With regard to the oft-repeated mantra of creative destruction under capitalism, Mr Sherani said private firms in Pakistan are bearing the brunt of a bad policy framework.

He challenged the claim by the IMF and the government that the “burden of adjustment” — ie the fallout of policies aimed at compressing demand — is fairly distributed across different segments of society.

“The large part of the burden of adjustment (in the 2008 IMF programme) was actually borne by the people who were not in the BISP category, but in the lower middle income households. They faced steep increases in utility tariffs, in transportation fares. And they were completely uncovered and un-hedged,” he said.
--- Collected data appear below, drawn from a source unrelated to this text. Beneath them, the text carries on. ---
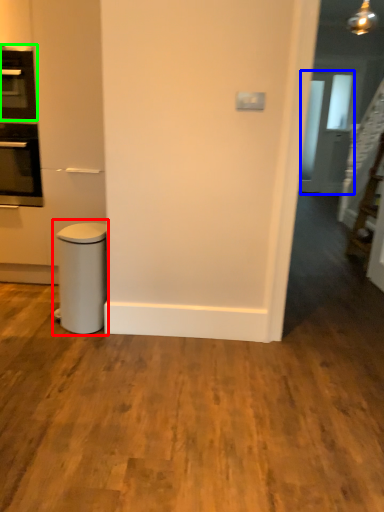
Question: Which is farther away from waste container (highlighted by a red box)? glass door (highlighted by a blue box) or home appliance (highlighted by a green box)?

Choices:
 (A) glass door
 (B) home appliance

Answer: (A)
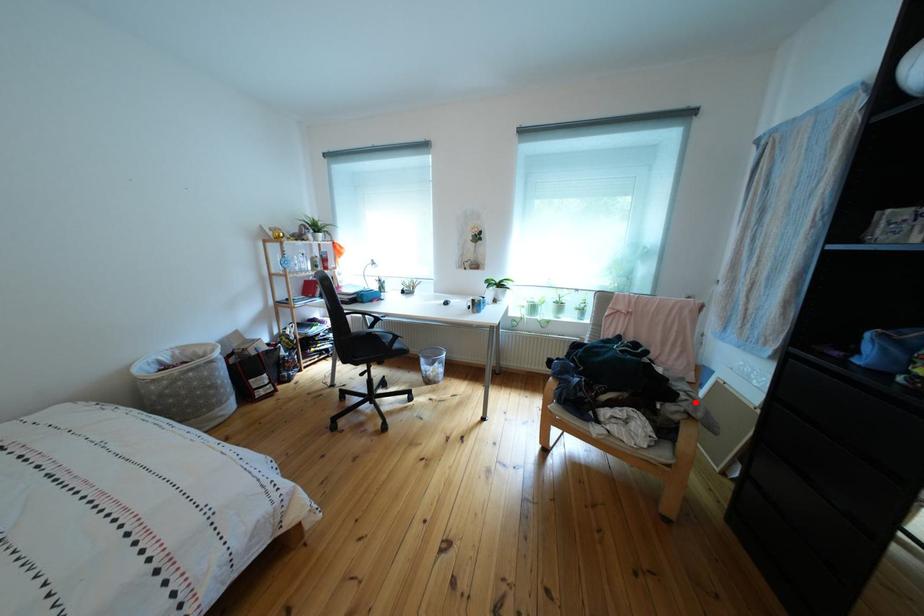
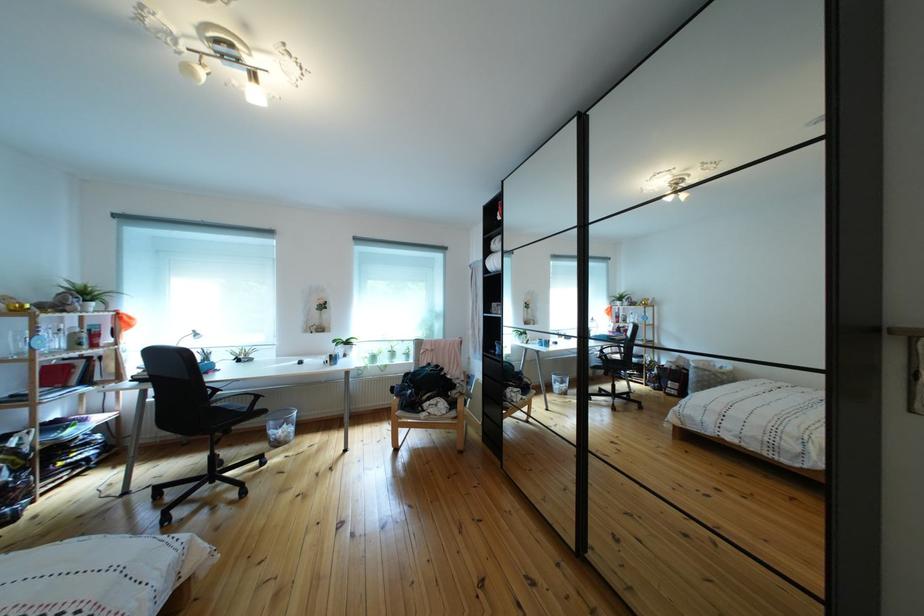
Locate, in the second image, the point that corresponds to the highlighted location in the first image.

(469, 391)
In his address, Pakistan Business Council CEO Ehsan Malik said the SBP should reduce the key interest rate because the working capital cost is far in excess of what the industry can afford.

“You must have seen the corporate results at the end of December. All of them, barring the results of the banks, are looking south — and some of them, very significantly south,” he said.

He criticised the government for its many U-turns, including the recent one on the energy cost of exporters. “We still have a 100pc letter-of-credit margin requirement on industrial imports. I don’t understand its logic,” he said, noting that aside from the concessional funds for exporters, there has been no change in the country’s export policy. “It is exactly the same it was two years ago.”

SBP Governor Reza Baqir moderated the discussion. Business journalist Khurram Husain also spoke on the occasion.